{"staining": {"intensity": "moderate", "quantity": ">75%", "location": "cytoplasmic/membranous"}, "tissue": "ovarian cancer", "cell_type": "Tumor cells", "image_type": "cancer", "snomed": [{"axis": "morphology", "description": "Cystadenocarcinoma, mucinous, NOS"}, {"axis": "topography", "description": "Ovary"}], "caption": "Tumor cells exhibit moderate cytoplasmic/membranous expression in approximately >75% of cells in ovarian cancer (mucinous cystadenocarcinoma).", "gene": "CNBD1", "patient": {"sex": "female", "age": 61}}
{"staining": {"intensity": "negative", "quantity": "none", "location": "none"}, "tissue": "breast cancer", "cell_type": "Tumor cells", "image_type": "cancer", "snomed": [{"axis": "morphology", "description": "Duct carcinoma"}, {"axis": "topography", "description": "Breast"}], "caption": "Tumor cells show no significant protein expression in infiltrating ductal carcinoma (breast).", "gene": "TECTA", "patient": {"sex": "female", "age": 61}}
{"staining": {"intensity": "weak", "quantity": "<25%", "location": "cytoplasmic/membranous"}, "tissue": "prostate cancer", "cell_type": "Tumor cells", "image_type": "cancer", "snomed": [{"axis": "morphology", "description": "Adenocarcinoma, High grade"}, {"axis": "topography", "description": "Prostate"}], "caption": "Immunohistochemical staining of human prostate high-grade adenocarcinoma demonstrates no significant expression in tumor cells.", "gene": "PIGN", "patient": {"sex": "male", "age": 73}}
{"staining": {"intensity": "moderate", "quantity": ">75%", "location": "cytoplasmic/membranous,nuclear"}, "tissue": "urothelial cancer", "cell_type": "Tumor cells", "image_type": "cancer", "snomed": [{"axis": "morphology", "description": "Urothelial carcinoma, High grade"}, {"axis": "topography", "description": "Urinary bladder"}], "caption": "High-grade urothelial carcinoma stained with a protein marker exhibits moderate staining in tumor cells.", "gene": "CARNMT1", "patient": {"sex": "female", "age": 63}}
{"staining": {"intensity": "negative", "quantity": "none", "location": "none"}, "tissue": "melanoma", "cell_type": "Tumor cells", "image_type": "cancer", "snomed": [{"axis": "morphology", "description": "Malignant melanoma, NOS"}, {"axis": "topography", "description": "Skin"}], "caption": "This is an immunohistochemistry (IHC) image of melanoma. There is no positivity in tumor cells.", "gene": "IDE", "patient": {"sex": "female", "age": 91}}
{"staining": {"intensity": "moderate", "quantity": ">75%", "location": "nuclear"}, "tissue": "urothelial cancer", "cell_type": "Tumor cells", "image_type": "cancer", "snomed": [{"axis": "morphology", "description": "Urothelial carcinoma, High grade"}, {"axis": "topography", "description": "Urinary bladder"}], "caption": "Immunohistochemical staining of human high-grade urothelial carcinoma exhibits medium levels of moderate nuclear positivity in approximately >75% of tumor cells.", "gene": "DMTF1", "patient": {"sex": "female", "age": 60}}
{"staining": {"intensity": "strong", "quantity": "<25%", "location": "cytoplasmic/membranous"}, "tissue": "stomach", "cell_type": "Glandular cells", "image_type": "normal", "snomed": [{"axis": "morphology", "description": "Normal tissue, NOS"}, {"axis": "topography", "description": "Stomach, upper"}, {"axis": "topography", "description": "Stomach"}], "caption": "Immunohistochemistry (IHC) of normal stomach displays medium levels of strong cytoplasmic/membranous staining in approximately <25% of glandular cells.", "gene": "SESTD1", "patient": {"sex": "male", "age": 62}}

# # #

[Task objective]: Give back the complete material, keeping every word exactly as written.

[Solution for this problem]:
{"staining": {"intensity": "moderate", "quantity": ">75%", "location": "cytoplasmic/membranous"}, "tissue": "ovarian cancer", "cell_type": "Tumor cells", "image_type": "cancer", "snomed": [{"axis": "morphology", "description": "Cystadenocarcinoma, mucinous, NOS"}, {"axis": "topography", "description": "Ovary"}], "caption": "Tumor cells exhibit moderate cytoplasmic/membranous expression in approximately >75% of cells in ovarian cancer (mucinous cystadenocarcinoma).", "gene": "CNBD1", "patient": {"sex": "female", "age": 61}}
{"staining": {"intensity": "negative", "quantity": "none", "location": "none"}, "tissue": "breast cancer", "cell_type": "Tumor cells", "image_type": "cancer", "snomed": [{"axis": "morphology", "description": "Duct carcinoma"}, {"axis": "topography", "description": "Breast"}], "caption": "Tumor cells show no significant protein expression in infiltrating ductal carcinoma (breast).", "gene": "TECTA", "patient": {"sex": "female", "age": 61}}
{"staining": {"intensity": "weak", "quantity": "<25%", "location": "cytoplasmic/membranous"}, "tissue": "prostate cancer", "cell_type": "Tumor cells", "image_type": "cancer", "snomed": [{"axis": "morphology", "description": "Adenocarcinoma, High grade"}, {"axis": "topography", "description": "Prostate"}], "caption": "Immunohistochemical staining of human prostate high-grade adenocarcinoma demonstrates no significant expression in tumor cells.", "gene": "PIGN", "patient": {"sex": "male", "age": 73}}
{"staining": {"intensity": "moderate", "quantity": ">75%", "location": "cytoplasmic/membranous,nuclear"}, "tissue": "urothelial cancer", "cell_type": "Tumor cells", "image_type": "cancer", "snomed": [{"axis": "morphology", "description": "Urothelial carcinoma, High grade"}, {"axis": "topography", "description": "Urinary bladder"}], "caption": "High-grade urothelial carcinoma stained with a protein marker exhibits moderate staining in tumor cells.", "gene": "CARNMT1", "patient": {"sex": "female", "age": 63}}
{"staining": {"intensity": "negative", "quantity": "none", "location": "none"}, "tissue": "melanoma", "cell_type": "Tumor cells", "image_type": "cancer", "snomed": [{"axis": "morphology", "description": "Malignant melanoma, NOS"}, {"axis": "topography", "description": "Skin"}], "caption": "This is an immunohistochemistry (IHC) image of melanoma. There is no positivity in tumor cells.", "gene": "IDE", "patient": {"sex": "female", "age": 91}}
{"staining": {"intensity": "moderate", "quantity": ">75%", "location": "nuclear"}, "tissue": "urothelial cancer", "cell_type": "Tumor cells", "image_type": "cancer", "snomed": [{"axis": "morphology", "description": "Urothelial carcinoma, High grade"}, {"axis": "topography", "description": "Urinary bladder"}], "caption": "Immunohistochemical staining of human high-grade urothelial carcinoma exhibits medium levels of moderate nuclear positivity in approximately >75% of tumor cells.", "gene": "DMTF1", "patient": {"sex": "female", "age": 60}}
{"staining": {"intensity": "strong", "quantity": "<25%", "location": "cytoplasmic/membranous"}, "tissue": "stomach", "cell_type": "Glandular cells", "image_type": "normal", "snomed": [{"axis": "morphology", "description": "Normal tissue, NOS"}, {"axis": "topography", "description": "Stomach, upper"}, {"axis": "topography", "description": "Stomach"}], "caption": "Immunohistochemistry (IHC) of normal stomach displays medium levels of strong cytoplasmic/membranous staining in approximately <25% of glandular cells.", "gene": "SESTD1", "patient": {"sex": "male", "age": 62}}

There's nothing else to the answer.